Un des tournants de cette délicate reconquête, fut la réussite des corridors humanitaires pouvant permettre la fuite des civils. Ces corridors furent très difficiles à mettre en place : les snipers islamistes tuaient impitoyablement les habitants qui essayaient de fuir, bravant les consignes de rester chez soi. De nombreux civils ont ainsi trouvé la mort. Profitons-en pour admirer encore l’incroyable désinformation dont nous gratifient nos médias : pas une fois, sur aucune chaîne, n’a été dit que tous les snipers qui tuaient les civils étaient islamistes… L’armée syrienne a alors entrepris de sécuriser ces corridors au prix de sanglants combats. Des dizaines de milliers de civils ont enfin pu s’enfuir et rejoindre les zones contrôlées par l’armée.

Les vidéos disponibles montrant ces fuites d’habitants remerciant l’armée de les avoir sauvés, ont eu des effets ravageurs sur le moral des combattants. Plusieurs se sont rendus, et d’autres ont finalement accepté de négocier. Les premiers étaient pourtant les plus durs : les djihadistes d’Ahrar al-Cham, successeurs d’Al Nosra. Environ 1500 combattants et leurs familles, soit 6000 personnes au total, ont été évacués par cars vers la province d’Idleb, la dernière aux mains des islamistes. Comme toujours, les combattants ont pu garder leurs armes légères et ont dû laisser le reste.

La deuxième évacuation, qui a commencé samedi, concerne le groupe Faylak al-Raman, mouvement proche des Frères musulmans et soutenu par le Qatar. 7000 personnes seraient concernées par cette évacuation, qui se fait également en direction d’Idelb. Décidemment, cette province est en passe de devenir un invraisemblable chaudron islamiste…

Les négociations sont en cours avec le troisième et dernier groupe, Jaich al-Islam, d’obédience saoudienne. Bien qu’il compte plus de 10000 combattants, on voit mal comment ses chefs pourraient refuser une offre de repli, tant la victoire syrienne est maintenant certaine.
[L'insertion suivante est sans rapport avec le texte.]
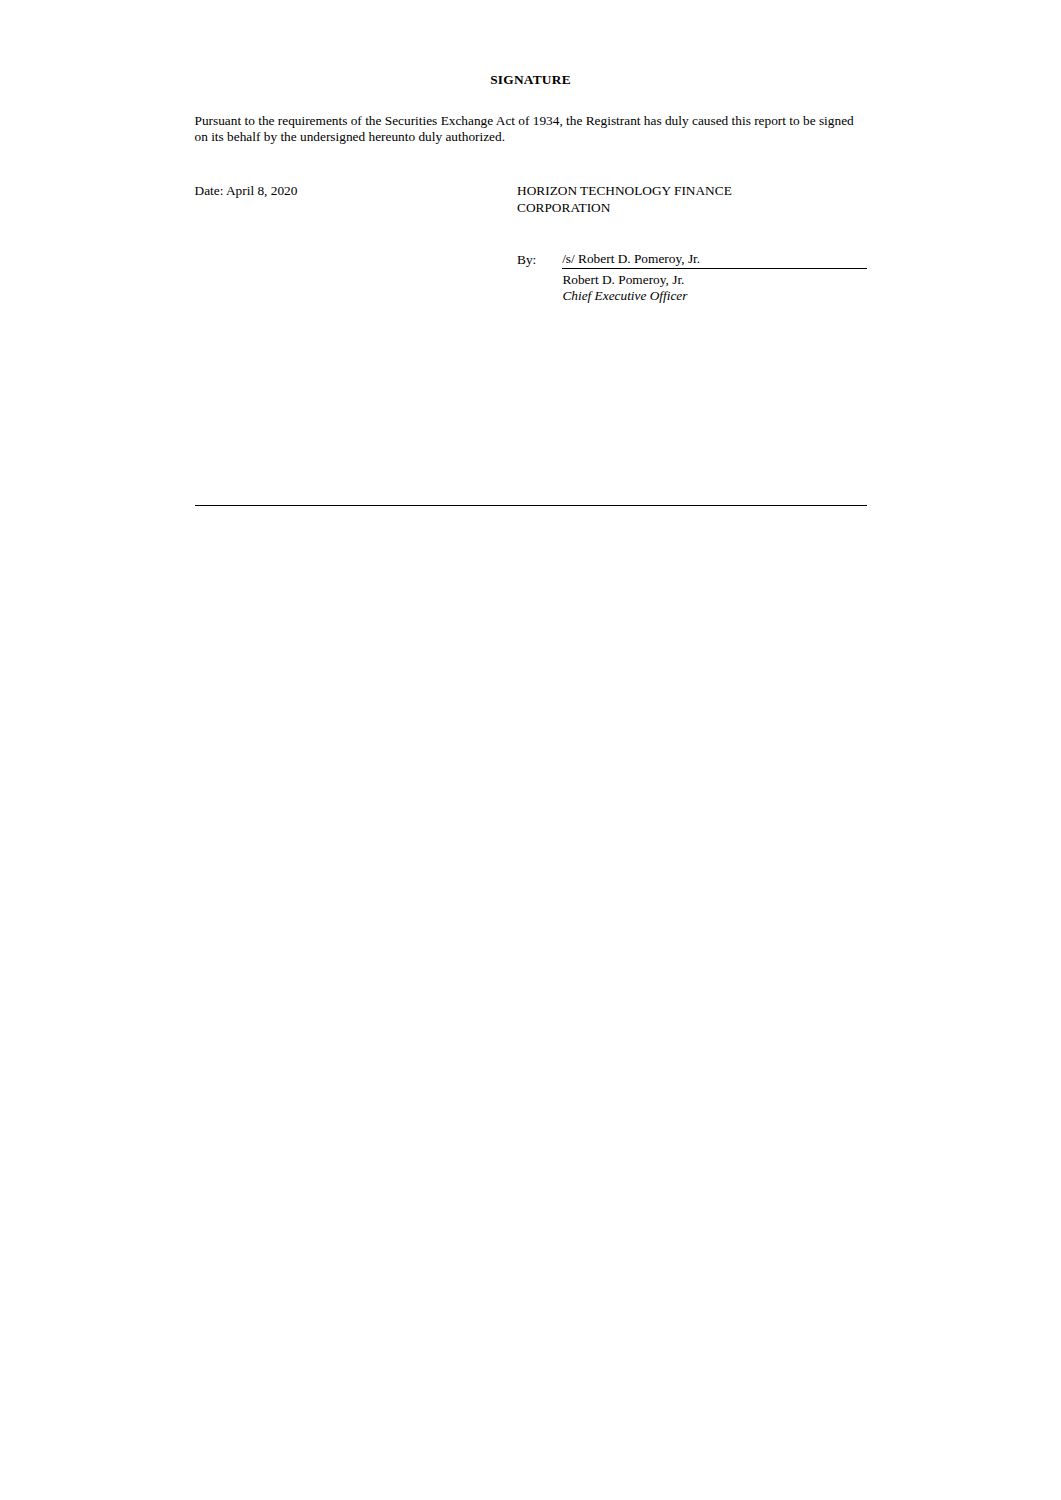SIGNATURE
Pursuant to the requirements of the Securities Exchange Act of 1934, the Registrant has duly caused this report to be signed on its behalf by the undersigned hereunto duly authorized.
| Date: April 8, 2020 | HORIZON TECHNOLOGY FINANCE CORPORATION / By: / /s/ Robert D. Pomeroy, Jr. / Robert D. Pomeroy, Jr. Chief Executive Officer |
C’est donc la ville de Douma, occupée par ce groupe qui sera la dernière libérée.

Ainsi la reconquête de la Ghouta est en passe de s’achever, et ce sera un tournant militaire aussi important que ceux d’Alep et de Deir ez-Zor.

La désinformation du burlesque OSDH (Observatoire syrien des droits de l’homme) sur les prétendues attaques chimiques de l’armée n’a cette fois pas fonctionné et les occidentaux n’avaient aucun prétexte pour intervenir malgré les menaces des Américains et du Président Macron.

Toutefois, les damascènes ne seront pas encore tout à fait hors de danger : il reste, au sud de Damas, une poche de Daesh, qu’il faudra anéantir. Une attaque surprise et nocturne jeudi dernier a surpris l’armée qui a eu plus de 50 tués. La tâche est loin d’être terminée pour l’armée syrienne.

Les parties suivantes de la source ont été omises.